• What you are asked to do
Retype each entry below exactly. Do not carry any image over.

━━━━━ Input

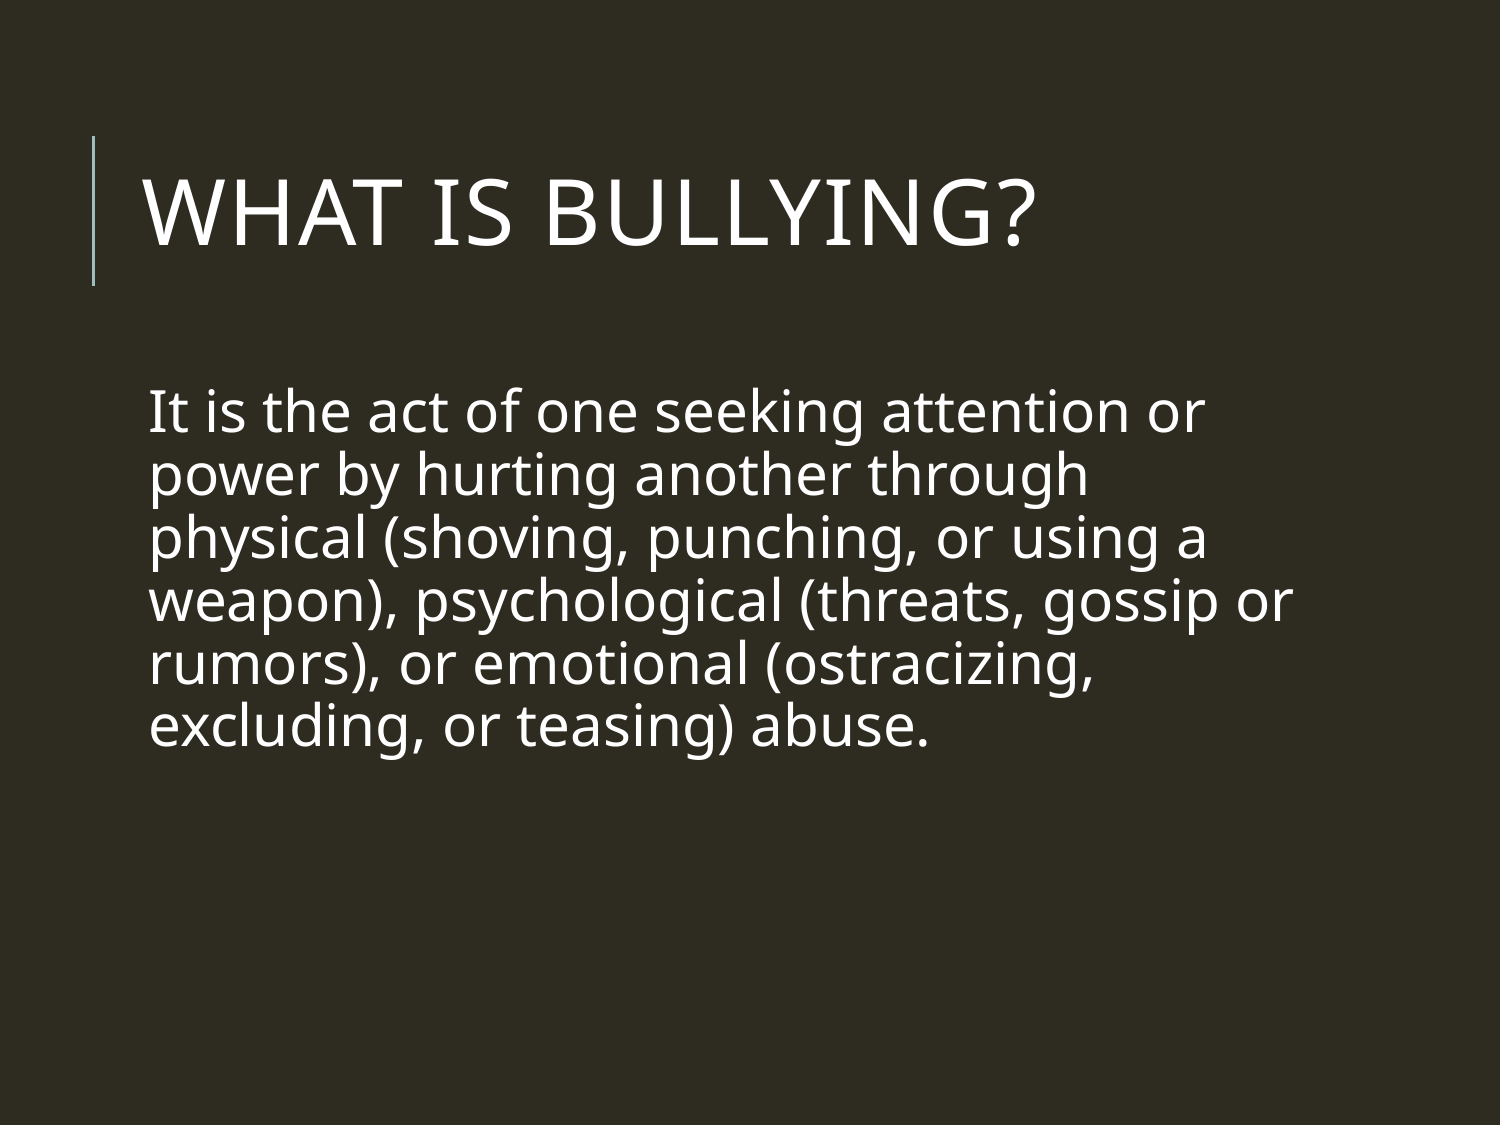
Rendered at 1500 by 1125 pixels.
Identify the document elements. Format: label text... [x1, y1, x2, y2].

title What is bullying? [126, 96, 1322, 342]
list It is the act of one seeking attention or power by hurting another through physical (shoving, punching, or using a weapon), psychological (threats, gossip or rumors), or emotional (ostracizing, excluding, or teasing) abuse. [126, 375, 1322, 1035]
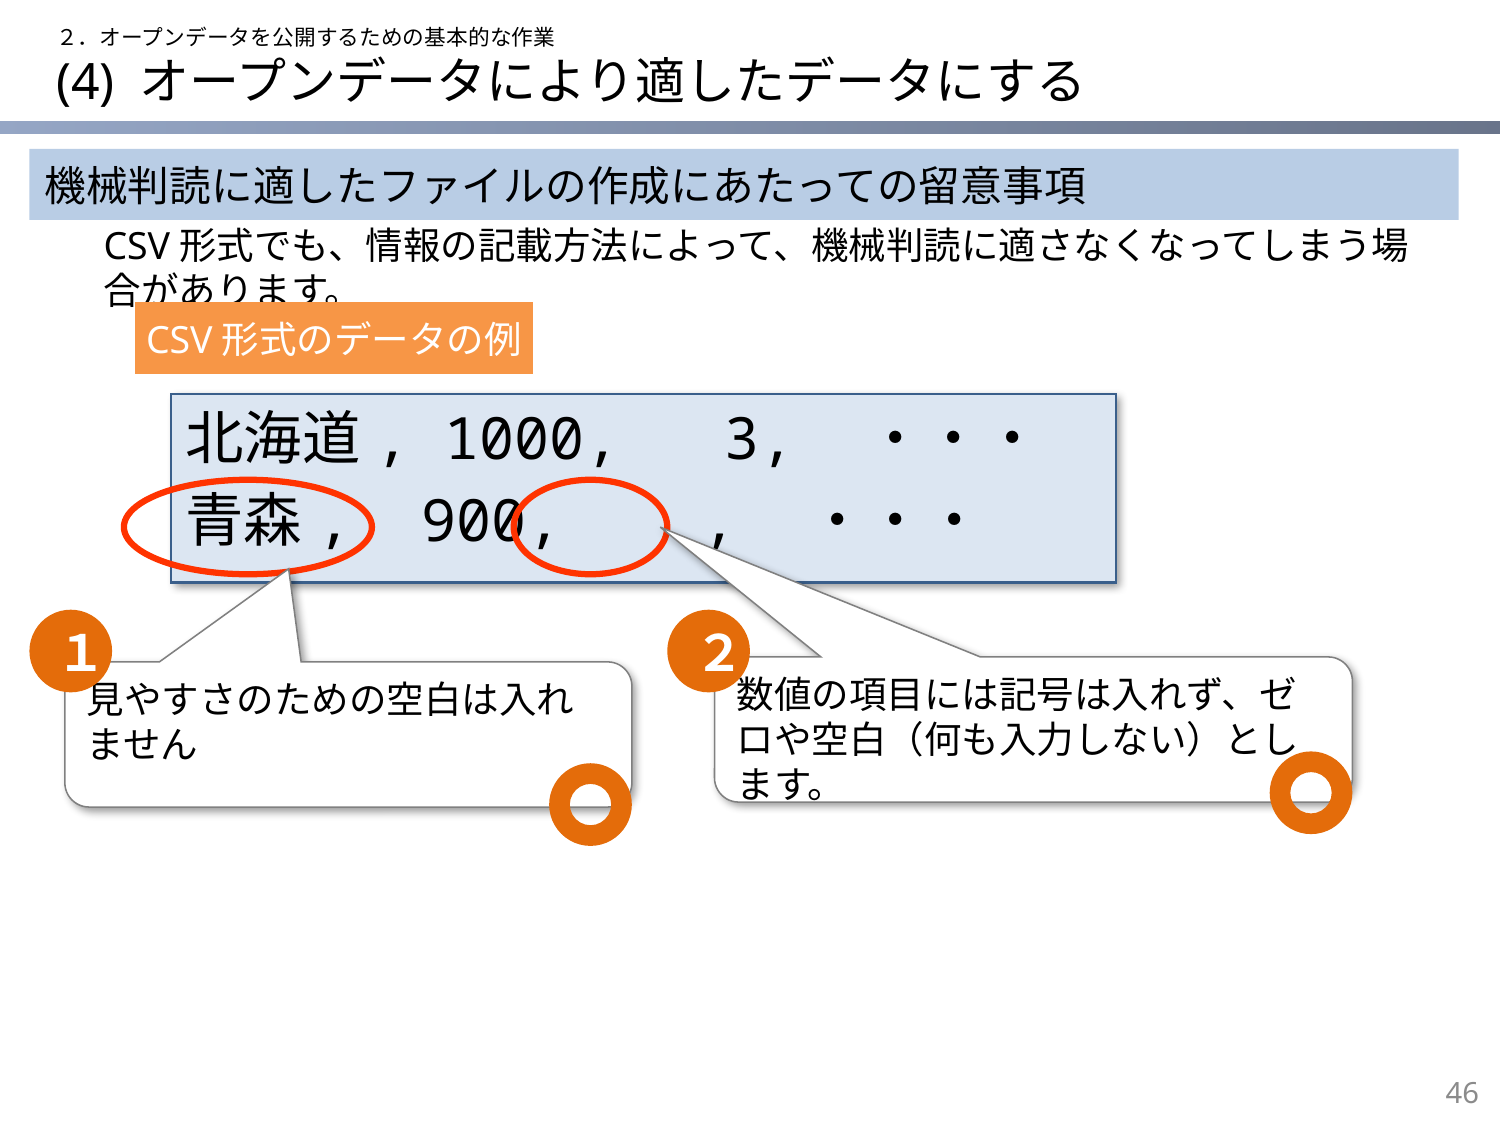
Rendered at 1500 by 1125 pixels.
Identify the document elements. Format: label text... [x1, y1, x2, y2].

━━━━━━━━━━

• Answer box
Rendered at 1500 by 1125 pixels.
Identify the document elements. Format: label text... [x1, y1, x2, y2].

title What is bullying? [126, 96, 1322, 342]
list It is the act of one seeking attention or power by hurting another through physical (shoving, punching, or using a weapon), psychological (threats, gossip or rumors), or emotional (ostracizing, excluding, or teasing) abuse. [126, 375, 1322, 1035]
Rendered at 1500 by 1125 pixels.
Identify the document elements. Format: label text... [x1, y1, x2, y2].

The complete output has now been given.